Unicode & Pythonwin / win32 / console?

"Martin v. Löwis" martin at v.loewis.de
Fri Jan 13 00:52:18 CET 2006


Robert wrote:
> * Webbrowsers for example have to display defective HTML as good as
> possible, unknown unicode chars as "?" and so on... Users got very
> angry in the beginning of browsers when 'strict' programmers displayed
> their exception error boxes ...

Right. If you would develop a webbrowser in Python, you should do the
same.

> No one is really angry when
> occasionally chinese chars are displayed cryptically on non-chinese
> computers.

That is not true. Japanese are *frequently* upset when their
characters don't render correctly. They even have a word for that:
moji-bake. I assume it is the similar for Chinese.

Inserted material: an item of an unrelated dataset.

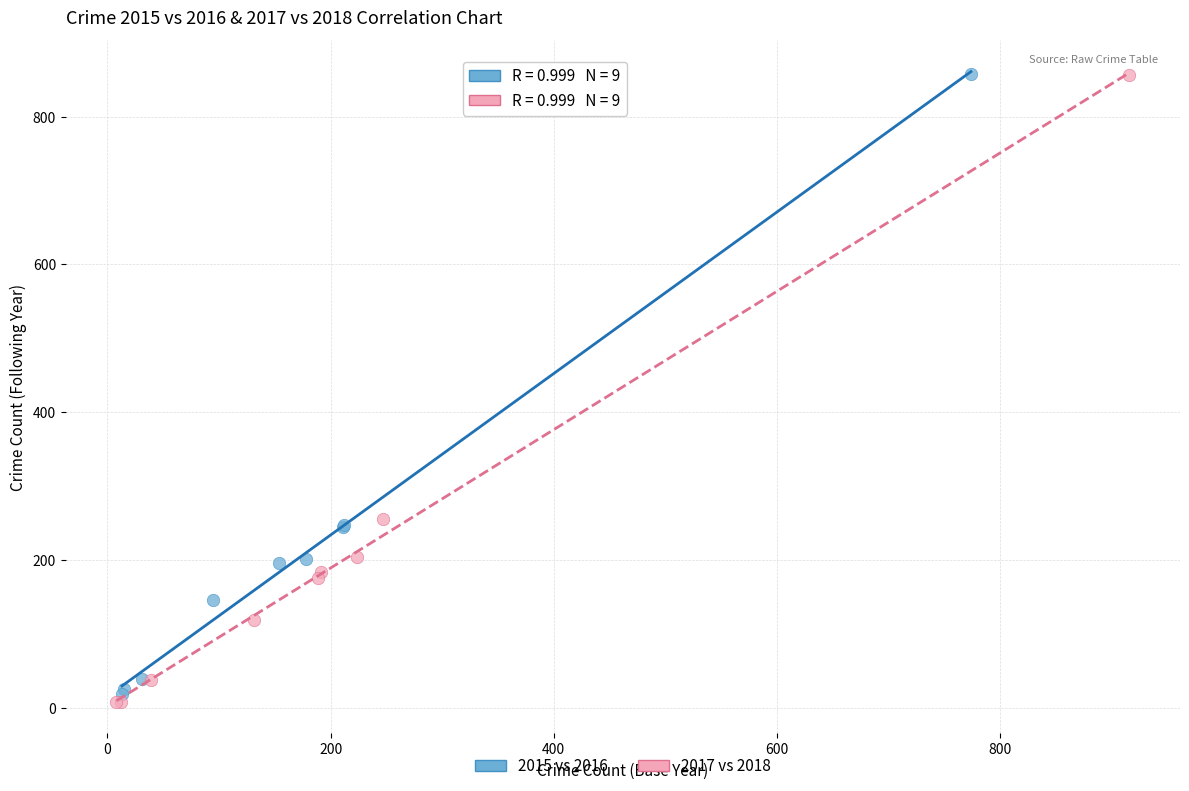

Which series has the largest Y range (max minus min)?

2017 vs 2018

> * anything is nice-printable in python by default, why not
> unicode-strings!? If the decision for default 'strict' encoding on
> stdout stands, we have at least to discuss about print-repr for
> unicode.

If you want to see this change really badly, you need to write a PEP.

> * on Windows for example the (good) mbcs_encode is anyway tolerant as
> it: unkown chars are mapped to '?' . I never had any objection to this.

Apparently, you haven't been dealing with character sets long enough.
I have seen *a lot* of objections to the way the CP_ACP encoding
deals with errors, e.g.

http://groups.google.com/group/comp.lang.python/msg/dea84298cb2673ef?dmode=source&hl=en

When windows converts these file names in CP_ACP, then the
file names in a directory are not round-trippable. This is
a source of permanent pain.

> * I would also live perfectly with .encode(enc) to run 'replace' by
> default, and 'strict' on demand. None of my apps and scripts would
> break because of this, but win. A programmer is naturally very aware
> when he wants 'strict'. Can you name realistic cases where 'replace'
> behavior would be so critical that a program damages something?

File names. Replace an unencodable filename with a question mark,
and you get a pattern that matches multiple files. For example, do

get_deletable_files.py | xargs rm

and you remove much more files than you want to. Pretty catastrophic.

Regards,
Martin



More information about the Python-list mailing list